In the paper Biomimetic fracture model of lizard tail autotomy, Song and colleagues captured SEM micrographs of both the tail and body of lizards after shedding. The researchers observed that the mushroom-shaped micropillars covered with nanopores on the top established surface-to-surface connections along the tail fracture planes that are exposed to higher vulnerability in bending mode (as the tail prepares to break off) than in tensile mode.
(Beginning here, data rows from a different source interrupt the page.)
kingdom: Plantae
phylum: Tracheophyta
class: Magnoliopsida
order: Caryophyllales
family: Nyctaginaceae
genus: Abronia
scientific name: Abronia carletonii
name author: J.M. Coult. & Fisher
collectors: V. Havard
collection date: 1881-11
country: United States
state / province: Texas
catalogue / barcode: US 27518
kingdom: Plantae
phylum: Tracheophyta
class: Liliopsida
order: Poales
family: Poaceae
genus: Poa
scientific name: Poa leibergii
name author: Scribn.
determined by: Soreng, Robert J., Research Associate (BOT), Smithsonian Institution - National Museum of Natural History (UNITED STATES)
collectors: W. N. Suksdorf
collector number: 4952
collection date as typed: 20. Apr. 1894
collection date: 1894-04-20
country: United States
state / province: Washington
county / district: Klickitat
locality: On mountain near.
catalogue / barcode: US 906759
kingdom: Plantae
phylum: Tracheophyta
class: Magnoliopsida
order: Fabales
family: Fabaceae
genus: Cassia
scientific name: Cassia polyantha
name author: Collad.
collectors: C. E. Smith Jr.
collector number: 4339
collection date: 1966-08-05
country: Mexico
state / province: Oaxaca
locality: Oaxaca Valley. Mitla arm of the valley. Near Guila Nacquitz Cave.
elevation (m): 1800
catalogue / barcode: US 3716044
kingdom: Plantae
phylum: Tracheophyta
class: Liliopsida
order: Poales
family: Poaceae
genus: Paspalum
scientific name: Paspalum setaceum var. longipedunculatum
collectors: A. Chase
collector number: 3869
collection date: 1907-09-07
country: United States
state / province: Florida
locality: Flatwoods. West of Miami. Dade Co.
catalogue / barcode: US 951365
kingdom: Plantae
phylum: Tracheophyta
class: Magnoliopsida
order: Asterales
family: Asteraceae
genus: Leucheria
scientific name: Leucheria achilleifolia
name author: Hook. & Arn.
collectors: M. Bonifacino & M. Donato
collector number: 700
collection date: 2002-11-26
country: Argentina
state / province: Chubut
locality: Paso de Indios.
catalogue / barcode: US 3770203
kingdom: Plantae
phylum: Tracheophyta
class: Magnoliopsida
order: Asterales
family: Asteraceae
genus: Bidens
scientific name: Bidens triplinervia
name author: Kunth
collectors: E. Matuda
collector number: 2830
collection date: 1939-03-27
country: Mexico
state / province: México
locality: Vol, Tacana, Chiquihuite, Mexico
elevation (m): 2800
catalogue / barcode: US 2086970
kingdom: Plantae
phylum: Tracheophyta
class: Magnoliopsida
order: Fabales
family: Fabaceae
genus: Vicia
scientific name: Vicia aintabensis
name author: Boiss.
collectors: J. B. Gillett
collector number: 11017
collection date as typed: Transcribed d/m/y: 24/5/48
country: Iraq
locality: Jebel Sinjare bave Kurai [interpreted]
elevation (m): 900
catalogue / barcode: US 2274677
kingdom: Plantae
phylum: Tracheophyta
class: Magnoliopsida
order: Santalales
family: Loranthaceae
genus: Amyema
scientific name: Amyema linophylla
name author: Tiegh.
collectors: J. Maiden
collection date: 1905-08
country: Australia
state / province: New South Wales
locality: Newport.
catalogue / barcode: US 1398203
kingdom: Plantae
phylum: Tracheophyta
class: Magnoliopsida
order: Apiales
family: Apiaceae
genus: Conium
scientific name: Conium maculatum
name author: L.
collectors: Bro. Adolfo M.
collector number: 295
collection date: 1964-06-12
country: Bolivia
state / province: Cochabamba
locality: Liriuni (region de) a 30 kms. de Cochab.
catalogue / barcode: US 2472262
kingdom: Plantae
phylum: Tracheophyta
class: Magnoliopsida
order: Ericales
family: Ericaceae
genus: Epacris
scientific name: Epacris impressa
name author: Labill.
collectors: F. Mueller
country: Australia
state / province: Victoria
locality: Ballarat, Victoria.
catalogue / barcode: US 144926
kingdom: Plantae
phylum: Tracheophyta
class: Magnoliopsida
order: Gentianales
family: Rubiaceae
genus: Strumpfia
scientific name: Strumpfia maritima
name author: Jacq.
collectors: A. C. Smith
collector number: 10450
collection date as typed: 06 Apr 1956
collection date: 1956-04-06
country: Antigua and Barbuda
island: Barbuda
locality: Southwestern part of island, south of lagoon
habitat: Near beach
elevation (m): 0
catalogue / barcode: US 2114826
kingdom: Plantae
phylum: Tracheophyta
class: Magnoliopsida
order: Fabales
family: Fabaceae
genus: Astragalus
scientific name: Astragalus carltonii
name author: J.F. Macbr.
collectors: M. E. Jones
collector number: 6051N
While allowing easier shedding than regular form-based interlocking, the micropillars also displayed intrinsic toughening mechanisms to aid the tail remain firmly attached to the body as long as possible when desired in non life-threatening situations. The team also captured the tail breakage process using a high-speed camera, and found that the bending of the tail plays a crucial role in initializing the autotomy process by initiating a crack on the bent side. The computer model showed that if lizards contract their muscles around the tail-body connections to further reduce the pre-stress of the attachment, this muscle contraction can also ease up the shedding process along with the bending motion.
The science behind the nearly miraculous process of tail autotomy has puzzled scientists for years. This study has provided insights into one of the most fascinating adhesion-based systems found in nature, and has far-reaching implications in adhesion-related-applications. These include skin grafts, wound healing, soft robotics, flexible hybrid electronics, bio- and pressure-sensitive adhesives, and transfer- and 3D bioprinting.
“Using the multiscale strategy our team has uncovered, the lizard carefully balances attachment and detachment, achieving the ‘just right’ connection in its tail that is neither too weak nor too strong for its best chance of survival. It is our hope that our work can guide the future research of these mysterious reptiles and unlock the potential for applications in medicine and beyond.”